**Exercise:** Each of the entries below needs to be given again exactly.

[[ Data supplied, beginning ]]

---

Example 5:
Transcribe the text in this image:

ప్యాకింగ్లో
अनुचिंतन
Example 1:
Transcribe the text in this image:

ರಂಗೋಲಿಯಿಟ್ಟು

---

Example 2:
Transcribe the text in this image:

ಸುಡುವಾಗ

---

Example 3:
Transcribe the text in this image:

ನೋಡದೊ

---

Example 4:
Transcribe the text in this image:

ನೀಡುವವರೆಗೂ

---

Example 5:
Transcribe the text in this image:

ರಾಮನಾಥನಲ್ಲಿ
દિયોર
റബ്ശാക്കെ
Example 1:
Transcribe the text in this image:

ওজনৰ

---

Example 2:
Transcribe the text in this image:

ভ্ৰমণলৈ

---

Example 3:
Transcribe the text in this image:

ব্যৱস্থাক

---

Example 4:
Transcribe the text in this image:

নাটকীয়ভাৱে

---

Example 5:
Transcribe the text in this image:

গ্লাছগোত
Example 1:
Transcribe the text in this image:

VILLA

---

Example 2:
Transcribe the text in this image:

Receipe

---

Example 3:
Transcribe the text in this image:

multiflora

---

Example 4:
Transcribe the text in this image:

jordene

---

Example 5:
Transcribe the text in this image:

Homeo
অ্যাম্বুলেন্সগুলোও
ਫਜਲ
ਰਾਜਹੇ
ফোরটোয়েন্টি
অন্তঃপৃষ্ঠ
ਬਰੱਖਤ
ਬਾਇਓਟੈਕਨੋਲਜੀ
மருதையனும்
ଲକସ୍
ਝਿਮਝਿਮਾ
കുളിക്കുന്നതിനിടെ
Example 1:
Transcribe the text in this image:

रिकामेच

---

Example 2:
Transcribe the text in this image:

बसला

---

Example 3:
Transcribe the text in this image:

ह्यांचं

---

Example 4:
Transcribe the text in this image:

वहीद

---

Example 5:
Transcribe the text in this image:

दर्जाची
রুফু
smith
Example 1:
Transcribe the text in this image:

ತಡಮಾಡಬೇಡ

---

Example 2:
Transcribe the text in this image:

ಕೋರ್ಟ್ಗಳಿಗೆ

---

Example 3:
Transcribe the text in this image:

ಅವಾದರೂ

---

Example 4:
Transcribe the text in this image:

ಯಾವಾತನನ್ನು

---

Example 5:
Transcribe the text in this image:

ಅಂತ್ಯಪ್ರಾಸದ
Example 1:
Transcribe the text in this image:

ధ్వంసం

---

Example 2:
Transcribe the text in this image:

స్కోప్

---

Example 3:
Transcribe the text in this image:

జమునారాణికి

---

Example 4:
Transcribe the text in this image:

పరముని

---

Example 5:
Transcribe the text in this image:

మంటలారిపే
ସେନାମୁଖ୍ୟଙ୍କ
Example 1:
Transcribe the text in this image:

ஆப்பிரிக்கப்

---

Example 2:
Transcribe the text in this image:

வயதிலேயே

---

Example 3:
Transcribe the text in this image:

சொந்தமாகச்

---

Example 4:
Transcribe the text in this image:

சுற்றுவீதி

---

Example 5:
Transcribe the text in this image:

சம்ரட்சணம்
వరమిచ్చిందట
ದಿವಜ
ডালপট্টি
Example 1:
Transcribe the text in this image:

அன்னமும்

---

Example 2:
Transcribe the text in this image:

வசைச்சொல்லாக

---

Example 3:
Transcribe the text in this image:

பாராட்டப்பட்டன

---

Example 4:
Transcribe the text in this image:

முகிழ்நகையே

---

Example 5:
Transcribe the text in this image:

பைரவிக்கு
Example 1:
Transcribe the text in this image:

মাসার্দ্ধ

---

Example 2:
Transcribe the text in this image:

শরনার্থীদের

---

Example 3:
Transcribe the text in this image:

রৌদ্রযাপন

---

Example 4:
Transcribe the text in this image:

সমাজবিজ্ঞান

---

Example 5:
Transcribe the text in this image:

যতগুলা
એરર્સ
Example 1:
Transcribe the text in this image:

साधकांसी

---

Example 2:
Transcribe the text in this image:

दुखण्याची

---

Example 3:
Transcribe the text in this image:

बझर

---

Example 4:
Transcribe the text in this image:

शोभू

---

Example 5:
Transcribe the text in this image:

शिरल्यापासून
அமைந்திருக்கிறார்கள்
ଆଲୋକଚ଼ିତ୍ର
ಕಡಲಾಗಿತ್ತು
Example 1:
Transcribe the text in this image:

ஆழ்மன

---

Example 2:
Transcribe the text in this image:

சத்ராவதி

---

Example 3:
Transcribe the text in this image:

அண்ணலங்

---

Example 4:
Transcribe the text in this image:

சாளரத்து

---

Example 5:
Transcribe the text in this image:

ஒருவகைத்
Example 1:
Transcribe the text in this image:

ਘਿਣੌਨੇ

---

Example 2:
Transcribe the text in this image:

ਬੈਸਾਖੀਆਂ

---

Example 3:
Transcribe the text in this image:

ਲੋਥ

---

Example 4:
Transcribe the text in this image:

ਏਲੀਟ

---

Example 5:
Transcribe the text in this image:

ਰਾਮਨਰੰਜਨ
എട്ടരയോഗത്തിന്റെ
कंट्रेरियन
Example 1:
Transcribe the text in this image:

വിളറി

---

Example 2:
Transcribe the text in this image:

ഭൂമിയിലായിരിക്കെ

[[ Data supplied, end ]]

**Response area:**
---

Example 5:
Transcribe the text in this image:

ప్యాకింగ్లో
अनुचिंतन
Example 1:
Transcribe the text in this image:

ರಂಗೋಲಿಯಿಟ್ಟು

---

Example 2:
Transcribe the text in this image:

ಸುಡುವಾಗ

---

Example 3:
Transcribe the text in this image:

ನೋಡದೊ

---

Example 4:
Transcribe the text in this image:

ನೀಡುವವರೆಗೂ

---

Example 5:
Transcribe the text in this image:

ರಾಮನಾಥನಲ್ಲಿ
દિયોર
റബ്ശാക്കെ
Example 1:
Transcribe the text in this image:

ওজনৰ

---

Example 2:
Transcribe the text in this image:

ভ্ৰমণলৈ

---

Example 3:
Transcribe the text in this image:

ব্যৱস্থাক

---

Example 4:
Transcribe the text in this image:

নাটকীয়ভাৱে

---

Example 5:
Transcribe the text in this image:

গ্লাছগোত
Example 1:
Transcribe the text in this image:

VILLA

---

Example 2:
Transcribe the text in this image:

Receipe

---

Example 3:
Transcribe the text in this image:

multiflora

---

Example 4:
Transcribe the text in this image:

jordene

---

Example 5:
Transcribe the text in this image:

Homeo
অ্যাম্বুলেন্সগুলোও
ਫਜਲ
ਰਾਜਹੇ
ফোরটোয়েন্টি
অন্তঃপৃষ্ঠ
ਬਰੱਖਤ
ਬਾਇਓਟੈਕਨੋਲਜੀ
மருதையனும்
ଲକସ୍
ਝਿਮਝਿਮਾ
കുളിക്കുന്നതിനിടെ
Example 1:
Transcribe the text in this image:

रिकामेच

---

Example 2:
Transcribe the text in this image:

बसला

---

Example 3:
Transcribe the text in this image:

ह्यांचं

---

Example 4:
Transcribe the text in this image:

वहीद

---

Example 5:
Transcribe the text in this image:

दर्जाची
রুফু
smith
Example 1:
Transcribe the text in this image:

ತಡಮಾಡಬೇಡ

---

Example 2:
Transcribe the text in this image:

ಕೋರ್ಟ್ಗಳಿಗೆ

---

Example 3:
Transcribe the text in this image:

ಅವಾದರೂ

---

Example 4:
Transcribe the text in this image:

ಯಾವಾತನನ್ನು

---

Example 5:
Transcribe the text in this image:

ಅಂತ್ಯಪ್ರಾಸದ
Example 1:
Transcribe the text in this image:

ధ్వంసం

---

Example 2:
Transcribe the text in this image:

స్కోప్

---

Example 3:
Transcribe the text in this image:

జమునారాణికి

---

Example 4:
Transcribe the text in this image:

పరముని

---

Example 5:
Transcribe the text in this image:

మంటలారిపే
ସେନାମୁଖ୍ୟଙ୍କ
Example 1:
Transcribe the text in this image:

ஆப்பிரிக்கப்

---

Example 2:
Transcribe the text in this image:

வயதிலேயே

---

Example 3:
Transcribe the text in this image:

சொந்தமாகச்

---

Example 4:
Transcribe the text in this image:

சுற்றுவீதி

---

Example 5:
Transcribe the text in this image:

சம்ரட்சணம்
వరమిచ్చిందట
ದಿವಜ
ডালপট্টি
Example 1:
Transcribe the text in this image:

அன்னமும்

---

Example 2:
Transcribe the text in this image:

வசைச்சொல்லாக

---

Example 3:
Transcribe the text in this image:

பாராட்டப்பட்டன

---

Example 4:
Transcribe the text in this image:

முகிழ்நகையே

---

Example 5:
Transcribe the text in this image:

பைரவிக்கு
Example 1:
Transcribe the text in this image:

মাসার্দ্ধ

---

Example 2:
Transcribe the text in this image:

শরনার্থীদের

---

Example 3:
Transcribe the text in this image:

রৌদ্রযাপন

---

Example 4:
Transcribe the text in this image:

সমাজবিজ্ঞান

---

Example 5:
Transcribe the text in this image:

যতগুলা
એરર્સ
Example 1:
Transcribe the text in this image:

साधकांसी

---

Example 2:
Transcribe the text in this image:

दुखण्याची

---

Example 3:
Transcribe the text in this image:

बझर

---

Example 4:
Transcribe the text in this image:

शोभू

---

Example 5:
Transcribe the text in this image:

शिरल्यापासून
அமைந்திருக்கிறார்கள்
ଆଲୋକଚ଼ିତ୍ର
ಕಡಲಾಗಿತ್ತು
Example 1:
Transcribe the text in this image:

ஆழ்மன

---

Example 2:
Transcribe the text in this image:

சத்ராவதி

---

Example 3:
Transcribe the text in this image:

அண்ணலங்

---

Example 4:
Transcribe the text in this image:

சாளரத்து

---

Example 5:
Transcribe the text in this image:

ஒருவகைத்
Example 1:
Transcribe the text in this image:

ਘਿਣੌਨੇ

---

Example 2:
Transcribe the text in this image:

ਬੈਸਾਖੀਆਂ

---

Example 3:
Transcribe the text in this image:

ਲੋਥ

---

Example 4:
Transcribe the text in this image:

ਏਲੀਟ

---

Example 5:
Transcribe the text in this image:

ਰਾਮਨਰੰਜਨ
എട്ടരയോഗത്തിന്റെ
कंट्रेरियन
Example 1:
Transcribe the text in this image:

വിളറി

---

Example 2:
Transcribe the text in this image:

ഭൂമിയിലായിരിക്കെ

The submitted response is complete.